• [Exercise directions]: Determine how many lines in the records hold "crashed", then give that number by itself.

[Dataset records Boundary: Start]

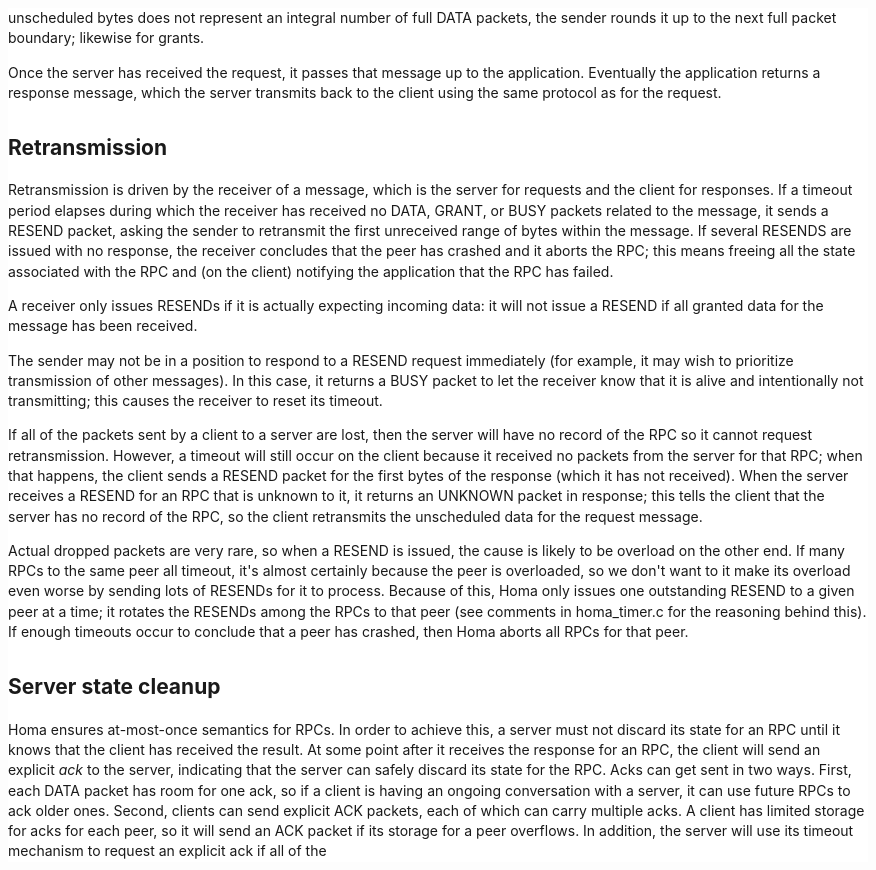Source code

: unscheduled bytes does not represent an integral number of full DATA packets,
the sender rounds it up to the next full packet boundary; likewise for grants.

Once the server has received the request, it passes that message up to
the application. Eventually the application returns a response message,
which the server transmits back to the client using the same protocol
as for the request.

## Retransmission
Retransmission is driven by the receiver of a message, which is the
server for requests and the client for responses. If a timeout period elapses
during which the receiver has received no DATA, GRANT, or BUSY packets
related to the message, it sends a RESEND packet, asking the sender
to retransmit the first unreceived range of bytes within the message.
If several RESENDS are issued with no response, the receiver concludes
that the peer has crashed and it aborts the RPC; this means freeing
all the state associated with the RPC and (on the client) notifying the
application that the RPC has failed.

A receiver only issues RESENDs if it is actually expecting incoming
data: it will not issue a RESEND if all granted data for the message has
been received.

The sender may not be in a position to respond to a RESEND request
immediately (for example, it may wish to prioritize transmission of
other messages). In this case, it returns a BUSY packet to let the
receiver know that it is alive and intentionally not transmitting;
this causes the receiver to reset its timeout.

If all of the packets sent by a client to a server are lost, then
the server will have no record of the RPC so it cannot request
retransmission. However, a timeout will still occur on the client
because it received no packets from the server for that RPC; when
that happens, the client sends a RESEND packet for the first bytes of the
response (which it has not received). When the server receives a
RESEND for an RPC that is unknown to it, it returns an UNKNOWN
packet in response; this tells the client that the server has no record
of the RPC, so the client retransmits the unscheduled data for the
request message.

Actual dropped packets are very rare, so when a RESEND is issued, the
cause is likely to be overload on the other end. If many RPCs to the
same peer all timeout, it's almost certainly because the peer is
overloaded, so we don't want to it make its overload even worse by sending
lots of RESENDs for it to process.
Because of this, Homa only issues one outstanding RESEND to
a given peer at a time; it rotates the RESENDs among the RPCs
to that peer (see comments in homa_timer.c for the reasoning behind
this). If enough timeouts occur to conclude that a peer has crashed,
then Homa aborts all RPCs for that peer.

## Server state cleanup
Homa ensures at-most-once semantics for RPCs. In order to achieve this,
a server must not discard its state for an RPC until it knows that the
client has received the result. At some point after it receives the
response for an RPC, the client will send an explicit *ack* to the
server, indicating that the server can safely discard its state for
the RPC. Acks can get sent in two ways. First, each DATA packet
has room for one ack, so if a client is having an ongoing conversation
with a server, it can use future RPCs to ack older ones. Second, clients
can send explicit ACK packets, each of which can carry multiple acks.
A client has limited storage for acks for each peer, so it will send
an ACK packet if its storage for a peer overflows. In addition, the server
will use its timeout mechanism to request an explicit ack if all of the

[Dataset records Boundary: End]

• [Response area]: 2